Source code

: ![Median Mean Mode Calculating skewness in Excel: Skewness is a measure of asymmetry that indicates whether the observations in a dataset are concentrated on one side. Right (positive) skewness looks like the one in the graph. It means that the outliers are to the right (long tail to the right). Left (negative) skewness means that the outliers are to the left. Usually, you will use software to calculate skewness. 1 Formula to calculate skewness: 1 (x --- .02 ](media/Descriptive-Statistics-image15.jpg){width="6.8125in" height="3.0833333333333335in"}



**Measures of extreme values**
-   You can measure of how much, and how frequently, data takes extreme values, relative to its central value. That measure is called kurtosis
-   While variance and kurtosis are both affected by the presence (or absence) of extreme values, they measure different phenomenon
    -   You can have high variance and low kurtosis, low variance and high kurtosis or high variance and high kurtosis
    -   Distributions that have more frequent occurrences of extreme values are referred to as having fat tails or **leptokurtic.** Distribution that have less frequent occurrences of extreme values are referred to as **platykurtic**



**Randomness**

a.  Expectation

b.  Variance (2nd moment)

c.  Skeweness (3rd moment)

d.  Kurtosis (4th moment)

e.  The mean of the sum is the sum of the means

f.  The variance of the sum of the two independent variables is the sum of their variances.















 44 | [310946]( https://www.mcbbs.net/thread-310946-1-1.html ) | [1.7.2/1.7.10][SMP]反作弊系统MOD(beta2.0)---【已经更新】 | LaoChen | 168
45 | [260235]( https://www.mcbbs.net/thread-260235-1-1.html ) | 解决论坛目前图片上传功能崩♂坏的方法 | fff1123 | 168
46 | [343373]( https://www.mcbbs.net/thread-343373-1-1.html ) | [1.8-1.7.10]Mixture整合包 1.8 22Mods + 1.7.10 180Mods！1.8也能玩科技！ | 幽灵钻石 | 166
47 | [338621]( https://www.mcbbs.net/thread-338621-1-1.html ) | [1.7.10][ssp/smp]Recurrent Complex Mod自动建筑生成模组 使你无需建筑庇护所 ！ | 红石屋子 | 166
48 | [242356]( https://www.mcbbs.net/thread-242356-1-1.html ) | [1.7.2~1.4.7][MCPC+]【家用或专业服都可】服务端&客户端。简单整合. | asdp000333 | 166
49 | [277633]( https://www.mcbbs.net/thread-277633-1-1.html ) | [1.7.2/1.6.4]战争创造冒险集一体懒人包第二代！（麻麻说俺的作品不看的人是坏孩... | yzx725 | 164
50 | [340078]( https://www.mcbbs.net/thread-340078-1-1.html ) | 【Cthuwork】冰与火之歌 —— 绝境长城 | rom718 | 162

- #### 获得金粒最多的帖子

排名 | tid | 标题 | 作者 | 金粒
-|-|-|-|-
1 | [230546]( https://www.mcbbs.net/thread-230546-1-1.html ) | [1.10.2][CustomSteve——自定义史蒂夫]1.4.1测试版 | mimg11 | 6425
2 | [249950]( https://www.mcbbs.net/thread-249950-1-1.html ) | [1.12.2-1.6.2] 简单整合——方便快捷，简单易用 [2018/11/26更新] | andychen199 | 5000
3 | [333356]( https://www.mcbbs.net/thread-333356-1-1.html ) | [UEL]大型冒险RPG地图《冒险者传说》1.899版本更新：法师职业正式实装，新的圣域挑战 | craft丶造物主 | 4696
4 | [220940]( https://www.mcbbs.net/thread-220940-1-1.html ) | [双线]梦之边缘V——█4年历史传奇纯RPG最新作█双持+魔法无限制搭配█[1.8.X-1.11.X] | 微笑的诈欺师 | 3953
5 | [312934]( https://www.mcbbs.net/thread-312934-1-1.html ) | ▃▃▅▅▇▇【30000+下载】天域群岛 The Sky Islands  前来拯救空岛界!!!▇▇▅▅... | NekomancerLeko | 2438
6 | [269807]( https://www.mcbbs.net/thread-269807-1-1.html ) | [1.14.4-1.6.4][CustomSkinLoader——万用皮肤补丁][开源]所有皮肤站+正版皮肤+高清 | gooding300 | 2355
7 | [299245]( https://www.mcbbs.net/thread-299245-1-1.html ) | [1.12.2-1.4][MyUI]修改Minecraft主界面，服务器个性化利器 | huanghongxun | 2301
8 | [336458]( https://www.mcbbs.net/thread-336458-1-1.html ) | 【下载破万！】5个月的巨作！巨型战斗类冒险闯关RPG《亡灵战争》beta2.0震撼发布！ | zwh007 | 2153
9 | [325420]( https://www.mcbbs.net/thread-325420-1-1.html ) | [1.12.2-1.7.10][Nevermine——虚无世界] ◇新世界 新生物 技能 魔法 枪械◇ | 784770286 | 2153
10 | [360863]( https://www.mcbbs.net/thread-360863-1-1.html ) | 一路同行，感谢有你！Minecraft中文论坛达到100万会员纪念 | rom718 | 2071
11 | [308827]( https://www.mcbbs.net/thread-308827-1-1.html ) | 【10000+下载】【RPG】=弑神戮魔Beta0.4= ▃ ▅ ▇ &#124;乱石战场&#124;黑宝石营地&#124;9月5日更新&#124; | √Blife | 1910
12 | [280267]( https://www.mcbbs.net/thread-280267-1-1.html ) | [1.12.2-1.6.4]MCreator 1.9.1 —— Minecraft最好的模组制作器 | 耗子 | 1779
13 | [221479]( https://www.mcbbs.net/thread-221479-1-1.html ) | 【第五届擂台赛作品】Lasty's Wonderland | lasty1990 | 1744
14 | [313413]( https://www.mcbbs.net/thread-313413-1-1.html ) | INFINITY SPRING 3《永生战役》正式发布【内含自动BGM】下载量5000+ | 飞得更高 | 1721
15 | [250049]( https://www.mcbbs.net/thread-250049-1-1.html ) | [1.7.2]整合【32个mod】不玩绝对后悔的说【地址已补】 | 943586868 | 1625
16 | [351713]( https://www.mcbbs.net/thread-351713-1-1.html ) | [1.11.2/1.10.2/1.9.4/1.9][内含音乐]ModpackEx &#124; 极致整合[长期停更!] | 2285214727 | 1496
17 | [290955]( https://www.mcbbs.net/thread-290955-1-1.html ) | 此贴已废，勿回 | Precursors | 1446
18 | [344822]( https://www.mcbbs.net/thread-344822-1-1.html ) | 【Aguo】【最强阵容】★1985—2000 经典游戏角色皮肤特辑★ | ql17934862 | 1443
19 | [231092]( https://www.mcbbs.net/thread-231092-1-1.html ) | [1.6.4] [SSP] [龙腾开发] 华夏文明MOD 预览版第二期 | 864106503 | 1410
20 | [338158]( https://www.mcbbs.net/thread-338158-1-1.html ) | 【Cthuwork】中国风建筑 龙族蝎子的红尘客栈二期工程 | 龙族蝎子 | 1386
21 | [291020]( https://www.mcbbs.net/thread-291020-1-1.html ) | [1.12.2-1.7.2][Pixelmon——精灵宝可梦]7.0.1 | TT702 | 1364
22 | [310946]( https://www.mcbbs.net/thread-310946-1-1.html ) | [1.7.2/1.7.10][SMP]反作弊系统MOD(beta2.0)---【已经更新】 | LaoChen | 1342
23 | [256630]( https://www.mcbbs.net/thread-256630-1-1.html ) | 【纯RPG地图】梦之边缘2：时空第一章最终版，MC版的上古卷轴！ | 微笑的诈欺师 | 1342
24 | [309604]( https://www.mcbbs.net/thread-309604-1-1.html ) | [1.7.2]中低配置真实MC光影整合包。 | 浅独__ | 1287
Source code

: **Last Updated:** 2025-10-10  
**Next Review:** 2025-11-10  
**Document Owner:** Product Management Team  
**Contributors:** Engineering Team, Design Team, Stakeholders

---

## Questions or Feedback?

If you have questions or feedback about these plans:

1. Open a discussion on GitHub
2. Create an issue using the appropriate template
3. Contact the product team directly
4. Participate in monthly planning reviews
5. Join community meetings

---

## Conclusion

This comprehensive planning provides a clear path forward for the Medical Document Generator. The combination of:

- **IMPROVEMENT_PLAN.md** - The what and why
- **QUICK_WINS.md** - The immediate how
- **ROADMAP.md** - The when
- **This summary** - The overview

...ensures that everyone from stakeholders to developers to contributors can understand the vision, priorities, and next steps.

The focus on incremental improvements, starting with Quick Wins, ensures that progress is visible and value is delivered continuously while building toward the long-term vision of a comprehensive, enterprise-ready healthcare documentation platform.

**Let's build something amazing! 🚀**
· · · ·
Convert everything from the line containing "and next steps." down to the end of the records into a Markdown table with the columns Row and Line. Give each line a row number and leave out blank lines.

| Row | Line |
|---|---|
| 1 | ...ensures that everyone from stakeholders to developers to contributors can understand the vision, priorities, and next steps. |
| 2 | The focus on incremental improvements, starting with Quick Wins, ensures that progress is visible and value is delivered continuously while building toward the long-term vision of a comprehensive, enterprise-ready healthcare documentation platform. |
| 3 | **Let's build something amazing! 🚀** |